Passage provided:
The VWI::Receiver class is also enhanced with filtering of incoming messages. The API is not changed, i.e. the recv() method has the same prototype. Incoming messages are matched against the receiver node address using a simple sub-net mask. The mask is provided as an extra parameter to the begin() method for the receiver. The logic of the address filtering is:

(incoming-message-address & receive-node-sub-net-mask) == receive-node-address

This implies that receiving nodes only listens for messages from transmitters with the same sub-net address as the receiver. Below is the setup() snippet from the CosaVWItempmonitor.ino example sketch:

// Virtual Wire Interface Receiver connected to pin D8
VirtualWireCodec codec;
VWI::Receiver rx(Board::D8, &codec);

const uint16_t SPEED = 4000;
const uint32_t ADDR = 0xc05a0000UL;
const uint32_t MASK = 0xffffff00UL;

...
void setup()
{
  ...
  // Start virtual wire interface and receiver. Use eight bit sub-net mask
  // Transmitters must have the same 24 MSB address bits as the receiver.

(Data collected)
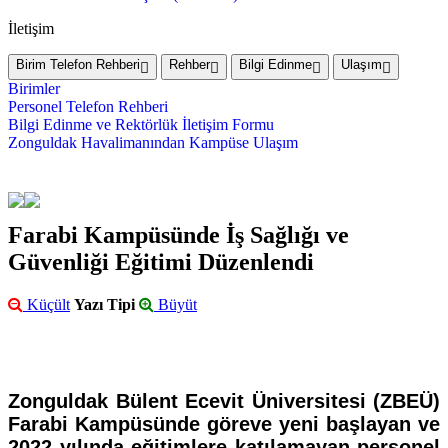
İletişim
Birim Telefon Rehberi
Rehber
Bilgi Edinme
Ulaşım
Birimler
Personel Telefon Rehberi
Bilgi Edinme ve Rektörlük İletişim Formu
Zonguldak Havalimanından Kampüse Ulaşım
Farabi Kampüsünde İş Sağlığı ve
Güvenliği Eğitimi Düzenlendi
Küçült
Yazı Tipi
Büyüt
Zonguldak Bülent Ecevit Üniversitesi (ZBEÜ)
Farabi Kampüsünde göreve yeni başlayan ve
2022 yılında eğitimlere katılamayan personel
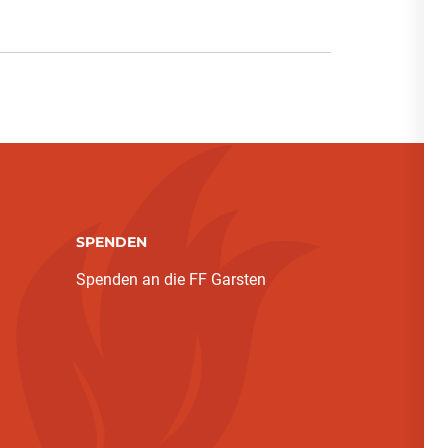
SPENDEN
Spenden an die FF Garsten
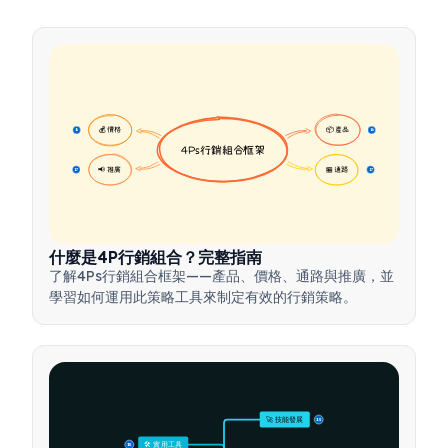
💰 價格
📦 產品
16
16
4Ps行銷組合框架
📢 推廣
🏪 通路
17
17
什麼是4P行銷組合？完整指南
了解4Ps行銷組合框架——產品、價格、通路與推廣，並
學習如何運用此策略工具來制定有效的行銷策略。
🚀 技能發展
15
🛠️ 實用工具
15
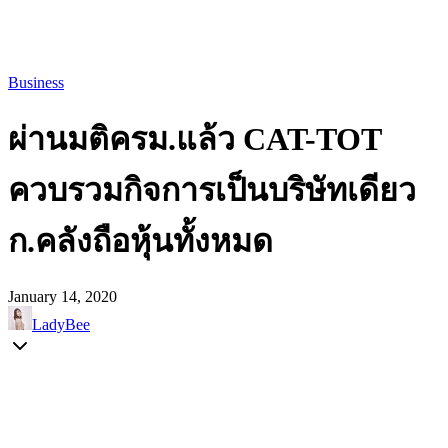
Business
ผ่านมติครม.แล้ว CAT-TOT
ควบรวมกิจการเป็นบริษัทเดียว
ก.คลังถือหุ้นทั้งหมด
January 14, 2020
LadyBee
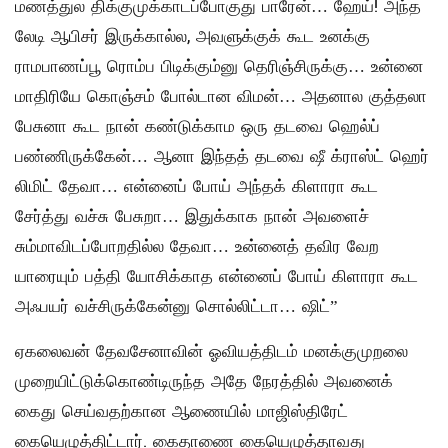
மணத்துல திக்குமுக்காடப்போகுது பாரேன்… ஹேய்! அந்த
லேடி ஆபிசர் இருக்கால்ல, அவளுக்குக் கூட உனக்கு
ராமபாணப்பூ ரொம்ப பிடிக்கும்னு தெரிஞ்சிருக்கு… உன்னை
மாதிரியே கொஞ்சம் போல்டான விமன்… அதனால குத்தலா
பேசுனா கூட நான் கண்டுக்காம ஒரு தடவை ஹெல்ப்
பண்ணிருக்கேன்… ஆனா இந்தத் தடவை ஷீ க்ராஸ்ட் ஹெர்
லிமிட் தேவா… என்னைப் போய் அந்தக் கிளாரா கூட
சேர்த்து வச்சு பேசுறா… இதுக்காக நான் அவளைச்
சும்மாவிடப்போறதில்ல தேவா… உன்னைத் தவிர வேற
யாரையும் பத்தி யோசிக்காத என்னைப் போய் கிளாரா கூட
அஃபயர் வச்சிருக்கேன்னு சொல்லிட்டா… ஷிட்”
ஏகலைவன் தேவசேனாவின் ஓவியத்திடம் மனக்குமுறலை
முறையிட்டுக்கொண்டிருந்த அதே நேரத்தில் அவனைக்
கைது செய்வதற்கான ஆணையில் மாஜிஸ்திரேட்
கையெழுத்திட்டார். கைதாணை கையெழுத்தாவது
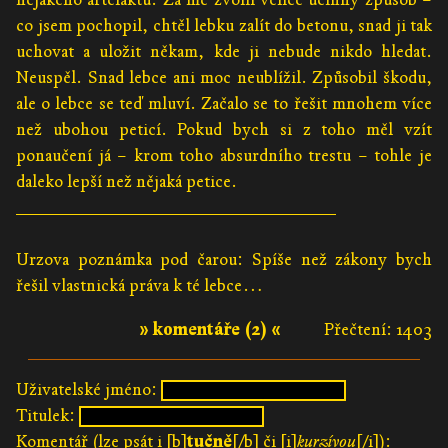
co jsem pochopil, chtěl lebku zalít do betonu, snad ji tak
uchovat a uložit někam, kde ji nebude nikdo hledat.
Neuspěl. Snad lebce ani moc neublížil. Způsobil škodu,
ale o lebce se teď mluví. Začalo se to řešit mnohem více
než ubohou peticí. Pokud bych si z toho měl vzít
ponaučení já – krom toho absurdního trestu – tohle je
daleko lepší než nějaká petice.
________________________________
Urzova poznámka pod čarou: Spíše než zákony bych
řešil vlastnická práva k té lebce…
» komentáře (2) «
Přečtení: 1403
Uživatelské jméno:
Titulek:
Komentář (lze psát i [b]
tučně
[/b] či [i]
kurzívou
[/i]):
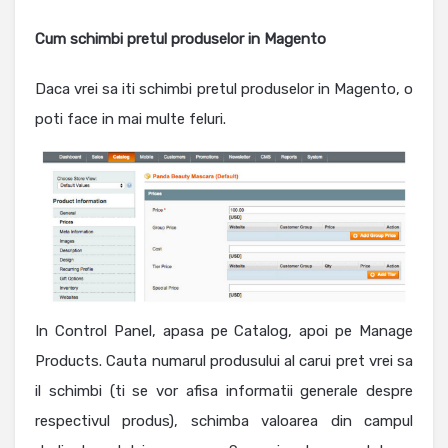
Cum schimbi pretul produselor in Magento
Daca vrei sa iti schimbi pretul produselor in Magento, o
poti face in mai multe feluri.
In Control Panel, apasa pe Catalog, apoi pe Manage
Products. Cauta numarul produsului al carui pret vrei sa
il schimbi (ti se vor afisa informatii generale despre
respectivul produs), schimba valoarea din campul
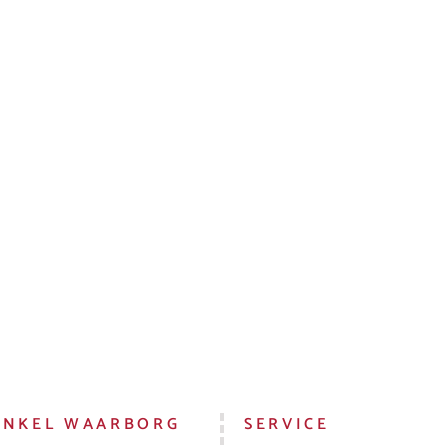
INKEL WAARBORG
SERVICE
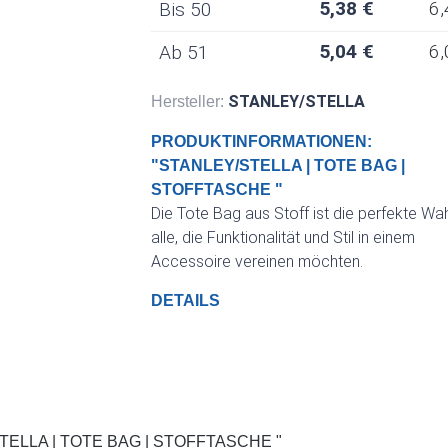
5,38 €
6,
Bis
50
5,04 €
6,
Ab
51
STANLEY/STELLA
Hersteller:
PRODUKTINFORMATIONEN:
"STANLEY/STELLA | TOTE BAG |
STOFFTASCHE "
Die Tote Bag aus Stoff ist die perfekte Wah
alle, die Funktionalität und Stil in einem
Accessoire vereinen möchten.
DETAILS
LLA | TOTE BAG | STOFFTASCHE "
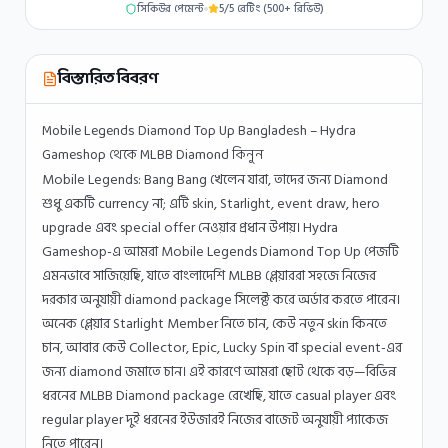
সিকিউর পেমেন্ট
5/5
রেটিং (
500+
রিভিউ)
বিস্তারিত বিবরণ
Mobile Legends Diamond Top Up Bangladesh – Hydra
Gameshop থেকে MLBB Diamond কিনুন
Mobile Legends: Bang Bang
খেলেন যারা, তাদের জন্য Diamond
শুধু একটি currency না; এটি skin, Starlight, event draw, hero
upgrade এবং special offer নেওয়ার প্রধান উপায়। Hydra
Gameshop-এ আমরা Mobile Legends Diamond Top Up পেজটি
এমনভাবে সাজিয়েছি, যাতে বাংলাদেশি MLBB প্লেয়াররা সহজে নিজের
দরকার অনুযায়ী diamond package সিলেক্ট করে অর্ডার করতে পারেন।
অনেক প্লেয়ার Starlight Member নিতে চান, কেউ নতুন skin কিনতে
চান, আবার কেউ Collector, Epic, Lucky Spin বা special event-এর
জন্য diamond জমাতে চান। এই কারণে আমরা ছোট থেকে বড়—বিভিন্ন
ধরনের MLBB Diamond package রেখেছি, যাতে casual player এবং
regular player দুই ধরনের ইউজারই নিজের বাজেট অনুযায়ী প্যাকেজ
নিতে পারেন।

Problems to solve:
- 1) Write out the part of the passage on receiver address filtering word for word, starting at "(incoming-message-address & receive-node-sub-net-mask)" and ending at "void setup()".
- 2) Pick up the passage on VWI::Receiver message filtering after its last line and write the next part.

Answers by task:
- 1)
(incoming-message-address & receive-node-sub-net-mask) == receive-node-address

This implies that receiving nodes only listens for messages from transmitters with the same sub-net address as the receiver. Below is the setup() snippet from the CosaVWItempmonitor.ino example sketch:

// Virtual Wire Interface Receiver connected to pin D8
VirtualWireCodec codec;
VWI::Receiver rx(Board::D8, &codec);

const uint16_t SPEED = 4000;
const uint32_t ADDR = 0xc05a0000UL;
const uint32_t MASK = 0xffffff00UL;

...
void setup()

- 2)
  VWI::begin(ADDR, SPEED);
  rx.begin(MASK);
}


In the above snippet the sub-net MASK will allow for 255 transmitting sensor reporting to the monitoring node. The first sub-net address (0) is the receiver itself. With the <24:8> bit addressing scheme in the example sketch there could be 2**24 monitor nodes if in a flat structure. Additional sub-nets are possible, if for instance <16:8:8>, the monitoring node would also report to a sub-net with yet another layer of nodes. And parts of the address could be used to sensor type tagging.

The VWI::Receiver::recv() method will return the full message with the enhanced mode header and the application payload to the caller. Further filtering and dispatch of message will require access to the enhanced VWI header. Defining a struct (msg_t) with the header and a union of the application message data types, as in the snippet below, is a convenient way to describe the incoming messages. Also it is practical to collect all messages in a separate header file to keep the code base consistent. Below is the loop() of the example monitor with an example of message filtering based on the message type (command/cmd).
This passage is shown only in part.